The 5 1/2-foot-long fragment of an I-beam was picked up from a hangar at John F. Kennedy International Airport on Wednesday and will be trucked to Arizona in time for an April 1 dedication ceremony. The Freedom's Steadfast Angel of Love statue will incorporate artifacts from the Sept. 11 attack on the Pentagon and the crash of United Airlines Flight 93 in Shanksville, Pa., sculptor Lei Hennessy-Owen said.
The angel honoring Christina-Taylor Green will stand 9 feet, 11 inches tall. The steel from the twin towers was donated by the Port Authority of New York and New Jersey, which owns the trade center site.
"We just wanted to do something to kind of help them heal, let them know that we're going to try to support them through their grief," said Hennessy-Owen, who has created angel sculptures at the three 9/11 crash sites and other locations across the country.
She said some family members of Sept. 11 victims plan to attend the dedication.
Christina-Taylor was 9 years old, the youngest victim of the January shooting, which left six people dead and 13 wounded.
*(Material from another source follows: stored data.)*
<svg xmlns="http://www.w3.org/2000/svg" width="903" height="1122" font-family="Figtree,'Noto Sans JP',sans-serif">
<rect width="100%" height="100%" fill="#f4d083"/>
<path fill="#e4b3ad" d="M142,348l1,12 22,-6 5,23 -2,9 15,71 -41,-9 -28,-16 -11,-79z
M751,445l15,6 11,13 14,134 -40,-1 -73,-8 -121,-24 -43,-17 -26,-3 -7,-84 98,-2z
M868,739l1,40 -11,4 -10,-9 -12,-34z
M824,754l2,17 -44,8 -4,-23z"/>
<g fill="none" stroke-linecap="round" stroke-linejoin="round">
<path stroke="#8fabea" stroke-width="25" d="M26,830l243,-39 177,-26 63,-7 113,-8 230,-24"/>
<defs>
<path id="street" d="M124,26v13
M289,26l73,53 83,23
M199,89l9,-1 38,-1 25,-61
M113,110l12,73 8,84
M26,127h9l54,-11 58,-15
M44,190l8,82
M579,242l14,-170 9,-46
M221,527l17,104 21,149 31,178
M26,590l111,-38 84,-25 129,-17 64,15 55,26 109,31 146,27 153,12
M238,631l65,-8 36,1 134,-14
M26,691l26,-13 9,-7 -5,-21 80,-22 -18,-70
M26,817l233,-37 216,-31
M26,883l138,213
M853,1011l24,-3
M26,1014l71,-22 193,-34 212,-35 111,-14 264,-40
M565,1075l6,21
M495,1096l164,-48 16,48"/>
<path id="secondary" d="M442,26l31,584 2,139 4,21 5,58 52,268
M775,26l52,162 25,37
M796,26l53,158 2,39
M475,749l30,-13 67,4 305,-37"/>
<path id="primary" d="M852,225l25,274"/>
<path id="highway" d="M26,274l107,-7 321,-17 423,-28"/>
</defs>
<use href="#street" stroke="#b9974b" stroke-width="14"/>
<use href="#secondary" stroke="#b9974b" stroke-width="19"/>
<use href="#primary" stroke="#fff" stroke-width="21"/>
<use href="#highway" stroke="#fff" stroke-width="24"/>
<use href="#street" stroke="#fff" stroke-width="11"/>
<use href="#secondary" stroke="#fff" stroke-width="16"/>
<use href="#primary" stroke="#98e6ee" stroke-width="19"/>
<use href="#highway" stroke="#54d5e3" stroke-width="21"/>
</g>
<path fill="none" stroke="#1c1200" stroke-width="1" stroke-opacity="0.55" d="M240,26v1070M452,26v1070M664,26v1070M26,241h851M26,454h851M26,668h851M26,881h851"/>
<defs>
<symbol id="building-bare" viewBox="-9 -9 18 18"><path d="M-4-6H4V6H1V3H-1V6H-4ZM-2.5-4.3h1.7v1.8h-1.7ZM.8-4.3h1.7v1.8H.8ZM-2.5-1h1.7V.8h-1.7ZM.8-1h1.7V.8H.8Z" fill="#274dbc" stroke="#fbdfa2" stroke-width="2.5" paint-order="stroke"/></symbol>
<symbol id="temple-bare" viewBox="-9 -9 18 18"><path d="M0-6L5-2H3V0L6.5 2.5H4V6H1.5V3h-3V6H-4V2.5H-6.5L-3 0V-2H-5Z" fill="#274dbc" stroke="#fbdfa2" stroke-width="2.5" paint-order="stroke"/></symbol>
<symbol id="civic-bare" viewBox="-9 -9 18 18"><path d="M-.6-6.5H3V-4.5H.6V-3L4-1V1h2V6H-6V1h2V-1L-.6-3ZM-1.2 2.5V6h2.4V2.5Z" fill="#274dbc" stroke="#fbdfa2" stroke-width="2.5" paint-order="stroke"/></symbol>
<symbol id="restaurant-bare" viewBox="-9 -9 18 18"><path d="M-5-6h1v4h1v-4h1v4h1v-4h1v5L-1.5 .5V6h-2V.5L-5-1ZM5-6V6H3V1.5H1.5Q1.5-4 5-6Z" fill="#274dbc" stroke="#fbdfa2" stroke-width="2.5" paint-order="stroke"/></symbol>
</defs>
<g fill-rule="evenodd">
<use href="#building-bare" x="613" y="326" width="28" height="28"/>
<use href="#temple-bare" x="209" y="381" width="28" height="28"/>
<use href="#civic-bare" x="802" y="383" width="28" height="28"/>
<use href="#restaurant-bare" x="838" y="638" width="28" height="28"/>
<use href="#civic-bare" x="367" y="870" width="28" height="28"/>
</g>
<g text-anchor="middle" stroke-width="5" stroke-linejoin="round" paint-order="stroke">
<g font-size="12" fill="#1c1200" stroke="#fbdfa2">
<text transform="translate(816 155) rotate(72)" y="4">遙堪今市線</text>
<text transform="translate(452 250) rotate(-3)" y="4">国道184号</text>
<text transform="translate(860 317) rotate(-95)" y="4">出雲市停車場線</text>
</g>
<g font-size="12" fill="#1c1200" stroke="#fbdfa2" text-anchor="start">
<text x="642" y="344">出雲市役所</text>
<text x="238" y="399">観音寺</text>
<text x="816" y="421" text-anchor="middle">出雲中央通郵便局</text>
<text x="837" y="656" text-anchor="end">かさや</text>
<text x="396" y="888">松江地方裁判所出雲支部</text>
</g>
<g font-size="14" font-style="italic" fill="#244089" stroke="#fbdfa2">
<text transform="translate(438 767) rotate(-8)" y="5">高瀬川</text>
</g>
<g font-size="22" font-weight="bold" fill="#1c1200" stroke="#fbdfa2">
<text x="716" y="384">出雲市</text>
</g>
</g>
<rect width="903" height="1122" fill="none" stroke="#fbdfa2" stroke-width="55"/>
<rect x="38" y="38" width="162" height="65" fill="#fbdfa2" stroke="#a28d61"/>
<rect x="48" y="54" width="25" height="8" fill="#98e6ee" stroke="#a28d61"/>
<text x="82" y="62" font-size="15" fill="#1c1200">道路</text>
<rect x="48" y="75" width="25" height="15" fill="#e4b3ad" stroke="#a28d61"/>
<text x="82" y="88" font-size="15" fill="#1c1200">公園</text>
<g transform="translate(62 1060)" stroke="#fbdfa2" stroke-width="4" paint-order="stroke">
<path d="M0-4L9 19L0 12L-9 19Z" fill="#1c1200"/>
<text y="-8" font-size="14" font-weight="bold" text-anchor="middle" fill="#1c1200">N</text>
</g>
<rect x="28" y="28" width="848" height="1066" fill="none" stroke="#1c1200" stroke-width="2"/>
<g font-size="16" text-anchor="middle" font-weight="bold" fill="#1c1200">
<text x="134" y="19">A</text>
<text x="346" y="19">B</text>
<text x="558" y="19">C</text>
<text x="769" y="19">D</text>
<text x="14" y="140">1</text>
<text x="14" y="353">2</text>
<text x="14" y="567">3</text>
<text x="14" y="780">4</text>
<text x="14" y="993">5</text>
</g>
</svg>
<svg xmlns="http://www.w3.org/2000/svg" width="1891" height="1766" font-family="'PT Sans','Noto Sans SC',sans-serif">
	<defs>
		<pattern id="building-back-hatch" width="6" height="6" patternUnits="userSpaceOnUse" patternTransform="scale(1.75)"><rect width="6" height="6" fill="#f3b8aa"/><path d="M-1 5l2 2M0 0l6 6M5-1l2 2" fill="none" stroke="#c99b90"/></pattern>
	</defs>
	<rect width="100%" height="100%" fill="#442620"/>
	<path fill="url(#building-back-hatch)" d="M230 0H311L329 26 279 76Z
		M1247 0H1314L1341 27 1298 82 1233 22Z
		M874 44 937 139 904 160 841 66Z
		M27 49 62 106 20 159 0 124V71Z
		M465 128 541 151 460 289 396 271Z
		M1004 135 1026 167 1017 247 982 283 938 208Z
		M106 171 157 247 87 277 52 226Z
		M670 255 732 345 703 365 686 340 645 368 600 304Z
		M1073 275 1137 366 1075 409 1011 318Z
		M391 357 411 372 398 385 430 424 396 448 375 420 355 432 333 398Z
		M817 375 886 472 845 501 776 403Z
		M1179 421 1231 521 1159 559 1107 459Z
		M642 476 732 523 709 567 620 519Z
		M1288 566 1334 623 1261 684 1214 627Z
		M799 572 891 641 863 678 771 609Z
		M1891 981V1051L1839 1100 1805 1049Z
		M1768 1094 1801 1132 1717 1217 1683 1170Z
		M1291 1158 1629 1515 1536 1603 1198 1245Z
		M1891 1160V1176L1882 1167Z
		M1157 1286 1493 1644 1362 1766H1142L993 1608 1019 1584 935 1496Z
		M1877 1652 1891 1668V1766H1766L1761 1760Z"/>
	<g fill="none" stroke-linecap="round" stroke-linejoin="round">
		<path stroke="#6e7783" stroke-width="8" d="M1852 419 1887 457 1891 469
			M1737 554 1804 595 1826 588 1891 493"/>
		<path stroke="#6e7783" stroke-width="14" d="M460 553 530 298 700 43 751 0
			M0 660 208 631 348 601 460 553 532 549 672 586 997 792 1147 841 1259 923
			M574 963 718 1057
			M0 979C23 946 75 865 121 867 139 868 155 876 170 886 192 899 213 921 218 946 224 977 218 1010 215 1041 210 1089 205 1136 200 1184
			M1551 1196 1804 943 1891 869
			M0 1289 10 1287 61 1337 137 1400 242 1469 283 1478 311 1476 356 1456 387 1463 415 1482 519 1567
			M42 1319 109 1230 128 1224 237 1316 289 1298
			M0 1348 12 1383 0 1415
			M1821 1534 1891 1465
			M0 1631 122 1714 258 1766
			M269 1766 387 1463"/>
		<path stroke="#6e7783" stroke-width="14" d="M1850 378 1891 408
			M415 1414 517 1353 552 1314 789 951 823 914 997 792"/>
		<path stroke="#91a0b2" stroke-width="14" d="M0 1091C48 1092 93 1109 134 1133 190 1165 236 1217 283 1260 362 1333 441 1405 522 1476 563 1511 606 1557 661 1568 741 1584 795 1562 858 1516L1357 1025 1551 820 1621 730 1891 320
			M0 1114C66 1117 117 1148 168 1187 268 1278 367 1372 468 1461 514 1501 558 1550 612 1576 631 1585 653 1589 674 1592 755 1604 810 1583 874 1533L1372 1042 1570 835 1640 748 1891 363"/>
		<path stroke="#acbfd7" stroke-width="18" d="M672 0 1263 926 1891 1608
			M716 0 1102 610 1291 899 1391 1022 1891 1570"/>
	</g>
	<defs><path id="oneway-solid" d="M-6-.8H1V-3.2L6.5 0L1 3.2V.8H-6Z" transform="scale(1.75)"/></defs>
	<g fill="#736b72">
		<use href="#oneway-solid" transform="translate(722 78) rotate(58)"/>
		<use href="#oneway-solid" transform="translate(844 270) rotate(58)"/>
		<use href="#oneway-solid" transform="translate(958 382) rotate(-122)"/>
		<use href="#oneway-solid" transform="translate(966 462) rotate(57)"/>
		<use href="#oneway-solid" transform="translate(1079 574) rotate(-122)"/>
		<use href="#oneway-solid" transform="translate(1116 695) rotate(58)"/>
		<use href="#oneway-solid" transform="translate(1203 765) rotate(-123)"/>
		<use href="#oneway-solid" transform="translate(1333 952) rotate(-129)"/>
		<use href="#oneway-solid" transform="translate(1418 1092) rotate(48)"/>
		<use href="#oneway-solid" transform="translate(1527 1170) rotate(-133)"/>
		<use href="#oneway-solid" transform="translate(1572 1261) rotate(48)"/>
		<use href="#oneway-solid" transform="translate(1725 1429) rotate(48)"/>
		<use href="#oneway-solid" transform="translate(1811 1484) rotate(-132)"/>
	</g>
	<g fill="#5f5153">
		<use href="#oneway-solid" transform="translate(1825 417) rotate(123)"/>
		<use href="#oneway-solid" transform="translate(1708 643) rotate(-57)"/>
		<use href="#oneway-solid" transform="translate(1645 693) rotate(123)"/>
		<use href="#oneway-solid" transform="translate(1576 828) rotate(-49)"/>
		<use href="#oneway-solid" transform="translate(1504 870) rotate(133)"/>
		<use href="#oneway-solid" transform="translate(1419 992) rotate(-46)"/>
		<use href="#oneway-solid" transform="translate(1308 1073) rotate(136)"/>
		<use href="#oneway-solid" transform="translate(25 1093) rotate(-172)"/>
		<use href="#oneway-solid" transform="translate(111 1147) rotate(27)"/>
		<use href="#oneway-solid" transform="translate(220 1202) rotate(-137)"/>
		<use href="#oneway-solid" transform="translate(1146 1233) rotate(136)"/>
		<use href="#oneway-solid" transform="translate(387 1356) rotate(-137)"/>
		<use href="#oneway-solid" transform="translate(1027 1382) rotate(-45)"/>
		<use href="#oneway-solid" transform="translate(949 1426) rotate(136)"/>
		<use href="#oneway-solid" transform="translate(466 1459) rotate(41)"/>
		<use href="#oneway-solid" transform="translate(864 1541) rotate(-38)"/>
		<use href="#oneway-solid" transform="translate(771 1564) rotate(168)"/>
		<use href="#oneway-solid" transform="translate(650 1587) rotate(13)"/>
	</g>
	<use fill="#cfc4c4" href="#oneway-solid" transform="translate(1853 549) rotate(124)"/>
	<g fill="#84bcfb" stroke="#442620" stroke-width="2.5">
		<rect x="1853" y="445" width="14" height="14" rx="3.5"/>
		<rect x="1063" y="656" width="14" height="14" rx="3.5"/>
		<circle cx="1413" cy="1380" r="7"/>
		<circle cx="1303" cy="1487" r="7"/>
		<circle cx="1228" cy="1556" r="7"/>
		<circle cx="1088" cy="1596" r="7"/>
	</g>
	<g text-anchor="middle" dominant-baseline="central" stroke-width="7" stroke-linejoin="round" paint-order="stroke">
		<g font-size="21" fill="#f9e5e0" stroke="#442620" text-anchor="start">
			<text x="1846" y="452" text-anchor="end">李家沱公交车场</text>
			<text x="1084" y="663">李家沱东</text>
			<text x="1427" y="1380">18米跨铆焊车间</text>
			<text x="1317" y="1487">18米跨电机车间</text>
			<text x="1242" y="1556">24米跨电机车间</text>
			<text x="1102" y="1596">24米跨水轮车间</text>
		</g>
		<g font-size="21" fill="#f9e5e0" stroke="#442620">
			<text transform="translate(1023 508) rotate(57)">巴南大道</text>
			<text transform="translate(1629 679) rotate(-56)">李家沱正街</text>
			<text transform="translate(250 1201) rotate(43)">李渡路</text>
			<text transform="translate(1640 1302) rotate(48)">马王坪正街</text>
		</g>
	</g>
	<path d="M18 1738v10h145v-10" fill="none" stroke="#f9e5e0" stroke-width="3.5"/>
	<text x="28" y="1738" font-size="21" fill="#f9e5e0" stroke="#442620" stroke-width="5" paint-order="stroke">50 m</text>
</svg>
Her birth on the day of the worst terror attack in the nation's history and her death in another unspeakable act of violence made her an enduring face in the Tucson tragedy, generating a tremendous outpouring of sympathy in Arizona and around the country.
Donations to her memorial fund came in from 10 countries and 43 states in the first month after the shooting alone.
Her statue will be installed at James D. Kriegh Park in Oro Valley, Ariz., where she played Little League baseball, and dedicated at the opening day ceremonies of the Canyon del Oro Little League.
Christina-Taylor's relatives said she was "so proud" of being on the Pirates Little League team. They said it means a lot to them to know "there will be an angel in the outfield watching over" the Little League.
"That this angel would be made from the remnants of the 9/11 attacks makes this tribute especially touching," the family said in a prepared statement. "Christina-Taylor wanted to be a symbol of hope for those touched by our nation's great tragedy on 9/11, the day she was born."
Christina-Taylor was featured in a book called "Faces of Hope," which chronicled a baby from each state born on the day terrorists hijacked airplanes and used them to kill nearly 3,000 people.
She had told her parents she wanted to attend Penn State and have a career that involved helping those less fortunate. She was the only girl on her Little League team and played second base.
Her father is a scout for the Los Angeles Dodgers, and her grandfather Dallas Green is a former manager of the Philadelphia Phillies. Many of the tributes for her have contained a baseball or Sept. 11 theme.
A park and a Little League field in Tucson have been renamed in her honor. A T-shirt patch with her initials on a baseball and an American flag and twin towers in the background has become a popular purchase across the country. The Chicago White Sox and Arizona Diamondbacks played a charity game in Tucson that honored her.
At her funeral in January, family and friends gathered under an enormous American flag recovered from ground zero.
Hennessy-Owen said the statue honoring her will incorporate, besides World Trade Center steel, a 3 1/2-foot-long piece of steel from the Pentagon and a large rock from the Flight 93 crash site.
The sculptor said she will be part of a convoy taking the materials to Arizona.